Ansible – without this Configuration Management Tool, we would still be doing updates, changes, implementations on the servers manually. Similarly to Terraform, to choose the proper implement, we were guided by the following facts:
As with Terraform, I will elaborate on it soon.
Packer – this tool is a time-saver because it let us create identical machine images with all required packages installed. Thanks to that, we could use them in Terraform right away, without installing everything from scratch.
Last but not least – Jenkins. Continuous Integration and Continuous Delivery, extremely valuable and important to the deployment orchestration. We based our CI/CD on Jenkins, because we had the experience with this solution before, it was suitable for our needs (plugins, modules, integrations) and we did not want to waste time seeking for a new one.

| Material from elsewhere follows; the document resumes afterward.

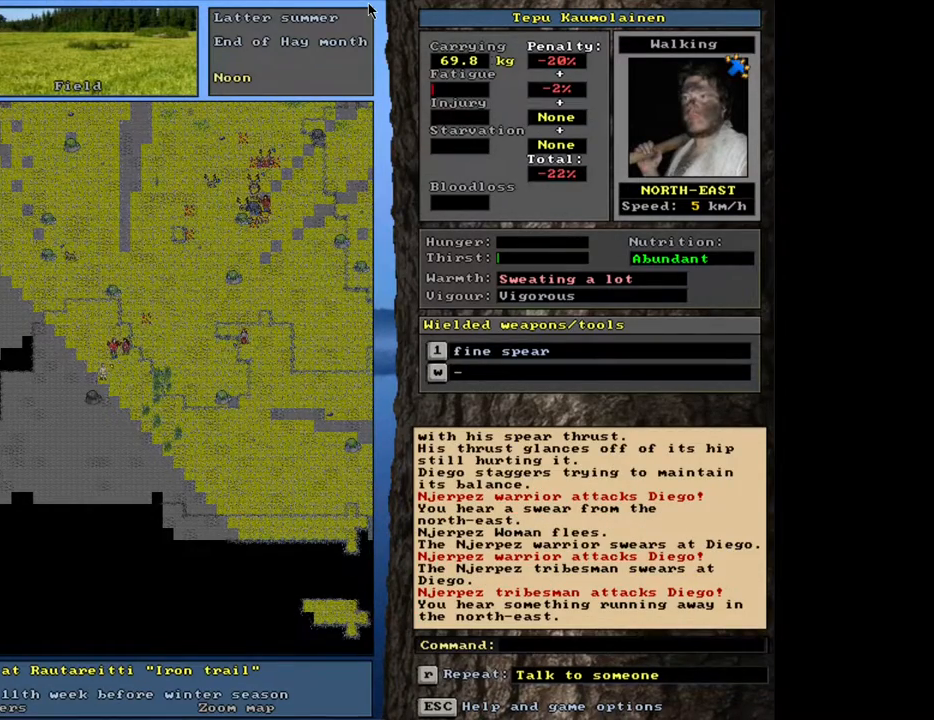
{"keys": [], "mouse": [], "events": [[17, "num7", "down"], [117, "num7", "up"], [333, "ctrl_l", "up"]]}
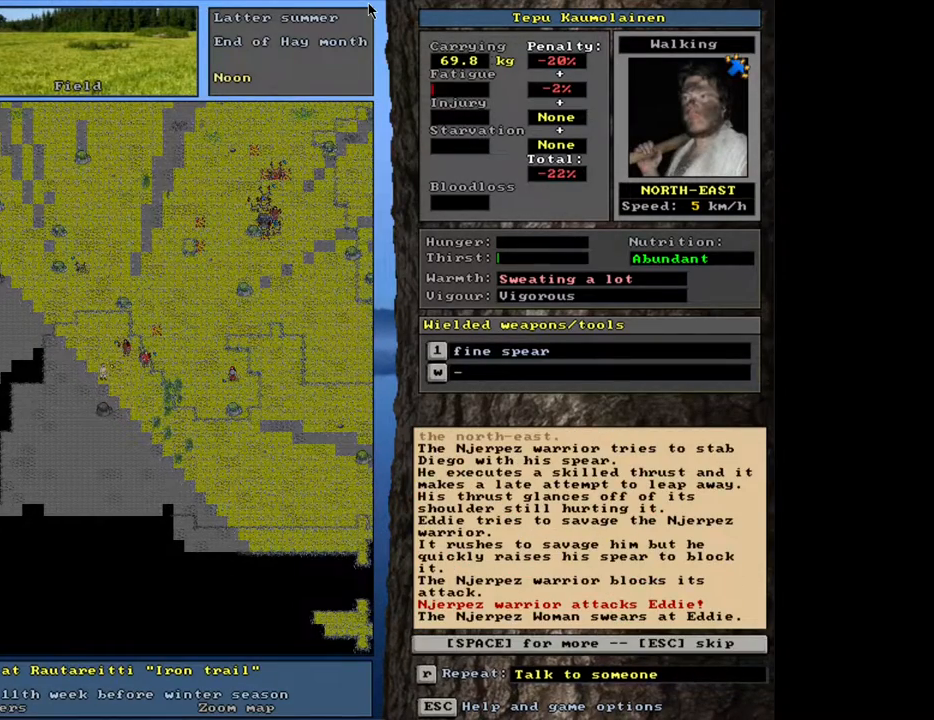
{"keys": [], "mouse": [], "events": [[233, "space", "down"], [333, "space", "up"]]}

Having a toolchain chosen, we had to make a big call – where to splice it all?
In the last quarter of 2018, AWS has dominated the cloud solutions, which is why we decided to choose this provider. The largest number of services and resources, high dynamics of changes and updates gave us confidence that we would not have to reconsider our decisions next year in case AWS suddenly were to stop developing.
Using AWS tools (Infrastructure as a Service) such as Spot Instances, Auto Scaling Groups, Launch Templates, RDS, S3 and many others, we started the migration process, thus ensuring high availability and self-healing mechanism if one or more of our basic elements were unexpectedly taken by the evil spirits crawling in the shadows.